TASK DESCRIPTION →
Below are records with pictures; copy word for word only the lines between the line with "right shoulder: (474, 264)" and the line with "neck: (384, 137)", inclusive, and drop the pictures.

*** Opening of ENTRIES PROVIDED ***

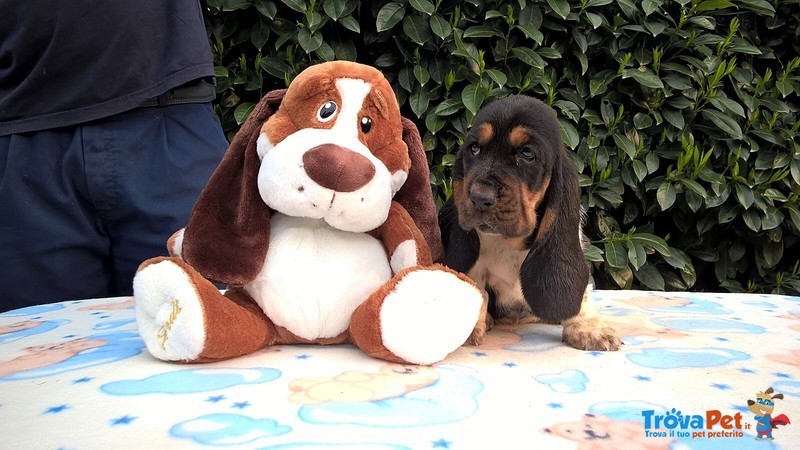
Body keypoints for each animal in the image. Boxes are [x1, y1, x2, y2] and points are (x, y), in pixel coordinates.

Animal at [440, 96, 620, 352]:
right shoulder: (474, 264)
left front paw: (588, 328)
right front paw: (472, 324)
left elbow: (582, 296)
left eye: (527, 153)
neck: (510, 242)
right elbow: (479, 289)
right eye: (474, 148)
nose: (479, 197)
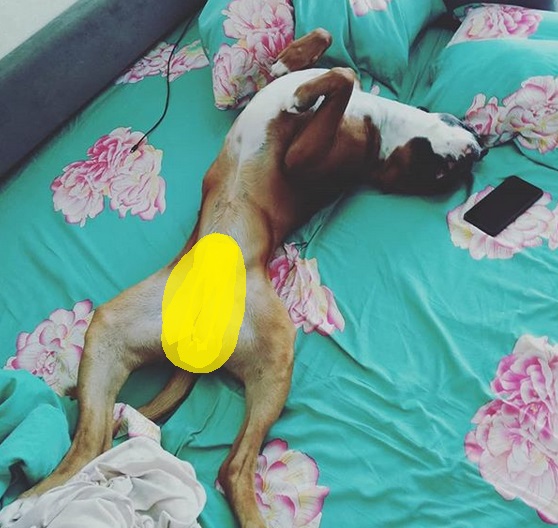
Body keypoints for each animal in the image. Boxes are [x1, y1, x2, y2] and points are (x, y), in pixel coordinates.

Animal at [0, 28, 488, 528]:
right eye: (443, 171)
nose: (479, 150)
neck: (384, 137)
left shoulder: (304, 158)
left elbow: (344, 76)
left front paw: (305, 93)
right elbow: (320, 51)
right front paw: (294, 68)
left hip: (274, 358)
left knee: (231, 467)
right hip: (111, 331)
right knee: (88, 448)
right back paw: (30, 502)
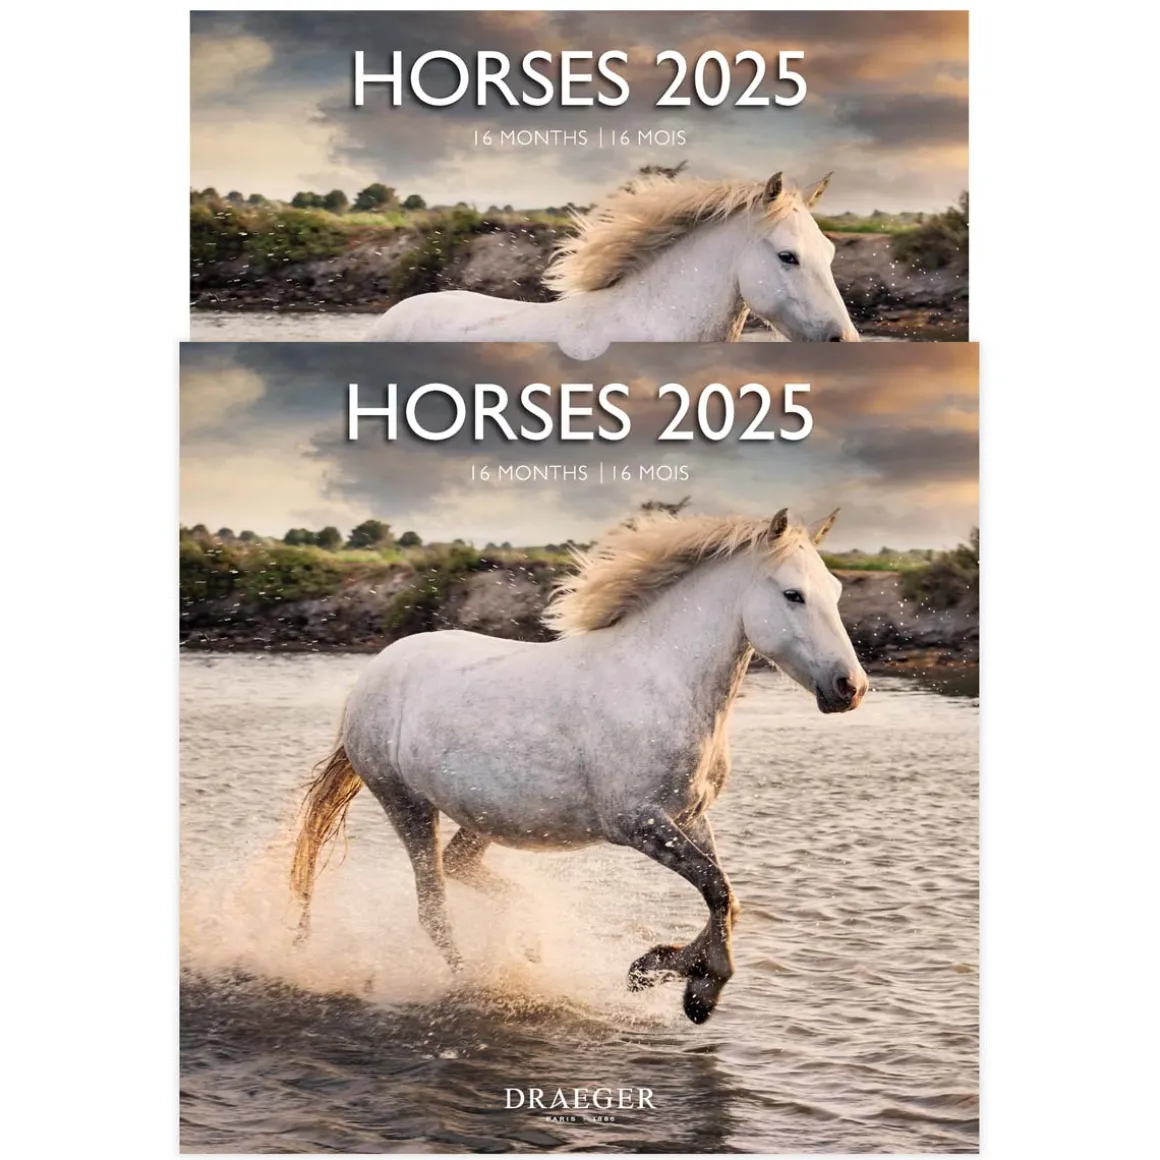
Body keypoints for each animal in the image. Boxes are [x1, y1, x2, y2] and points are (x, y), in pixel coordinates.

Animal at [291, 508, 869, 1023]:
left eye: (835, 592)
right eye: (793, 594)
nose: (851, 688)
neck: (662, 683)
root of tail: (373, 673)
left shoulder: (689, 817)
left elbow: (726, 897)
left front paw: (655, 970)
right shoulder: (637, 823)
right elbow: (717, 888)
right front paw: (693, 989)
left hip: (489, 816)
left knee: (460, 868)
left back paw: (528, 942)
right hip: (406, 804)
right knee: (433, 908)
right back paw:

*** Close of ENTRIES PROVIDED ***

TASK RESULT →
right shoulder: (474, 264)
left front paw: (588, 328)
right front paw: (472, 324)
left elbow: (582, 296)
left eye: (527, 153)
neck: (510, 242)
right elbow: (479, 289)
right eye: (474, 148)
nose: (479, 197)
Body keypoints for each animal in the image. Boxes are [x1, y1, x2, y2] and points are (x, y), in pixel coordinates.

Animal at [0, 28, 488, 528]:
right eye: (443, 171)
nose: (479, 150)
neck: (384, 137)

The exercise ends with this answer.